### Data

☆ ☆ ☆ ☆ ☆

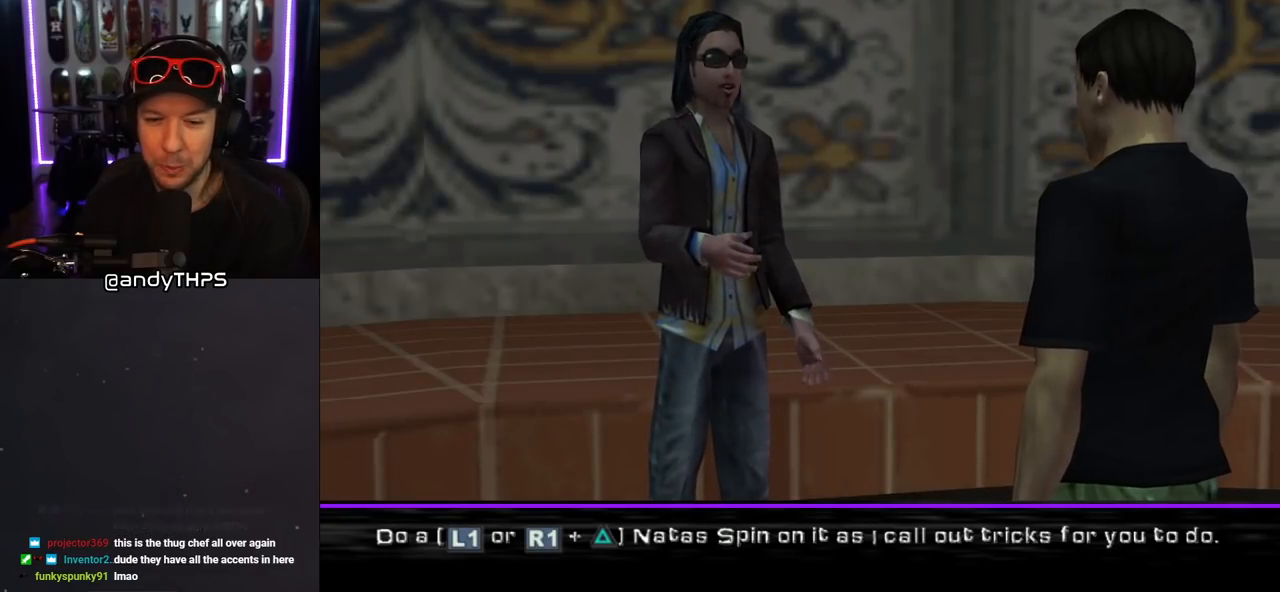
{"buttons": ["CROSS"], "left_stick": "center", "right_stick": "center", "events": [[483, "CROSS", "down"]]}
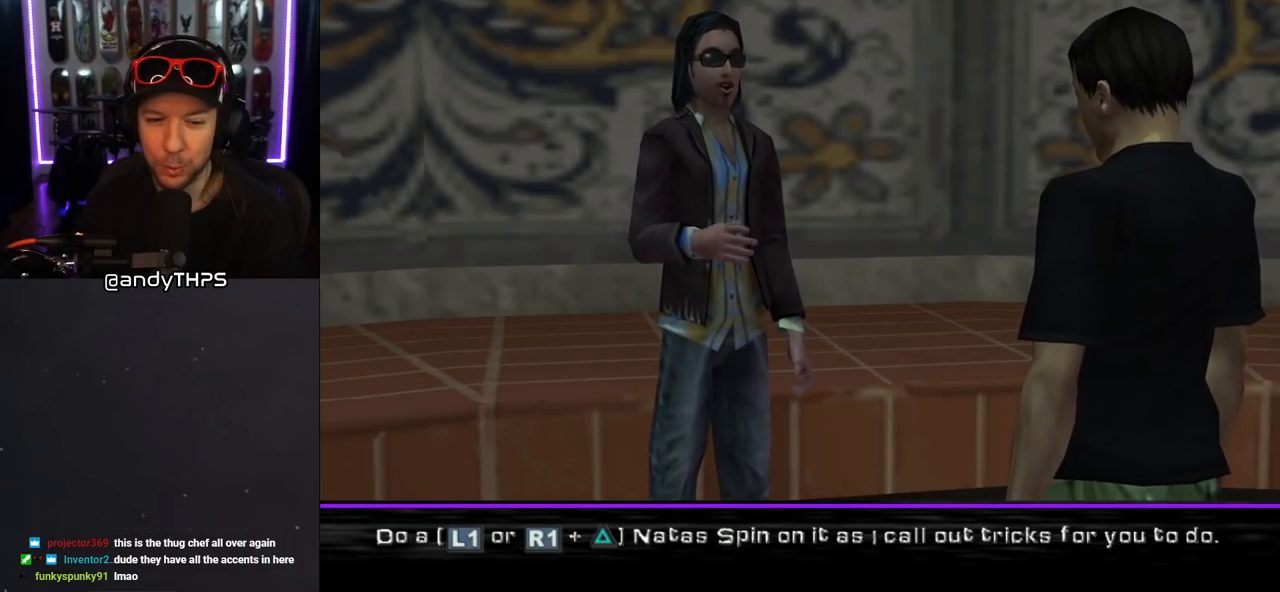
{"buttons": [], "left_stick": "center", "right_stick": "center", "events": [[100, "CROSS", "up"]]}
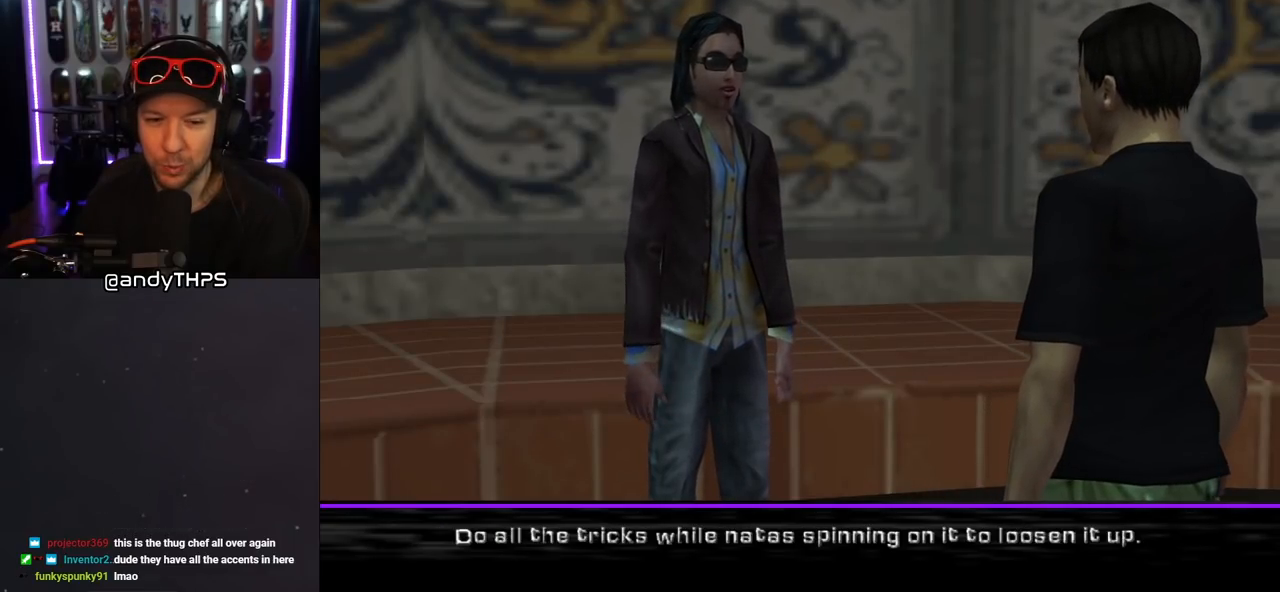
{"buttons": ["CROSS"], "left_stick": "center", "right_stick": "center", "events": [[400, "CROSS", "down"]]}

☆ ☆ ☆ ☆ ☆

### Task to carry out
Only the pictures are to be dropped; return everything else in the listing exactly.

### Result of this task
{"buttons": ["CROSS"], "left_stick": "center", "right_stick": "center", "events": [[483, "CROSS", "down"]]}
{"buttons": [], "left_stick": "center", "right_stick": "center", "events": [[100, "CROSS", "up"]]}
{"buttons": ["CROSS"], "left_stick": "center", "right_stick": "center", "events": [[400, "CROSS", "down"]]}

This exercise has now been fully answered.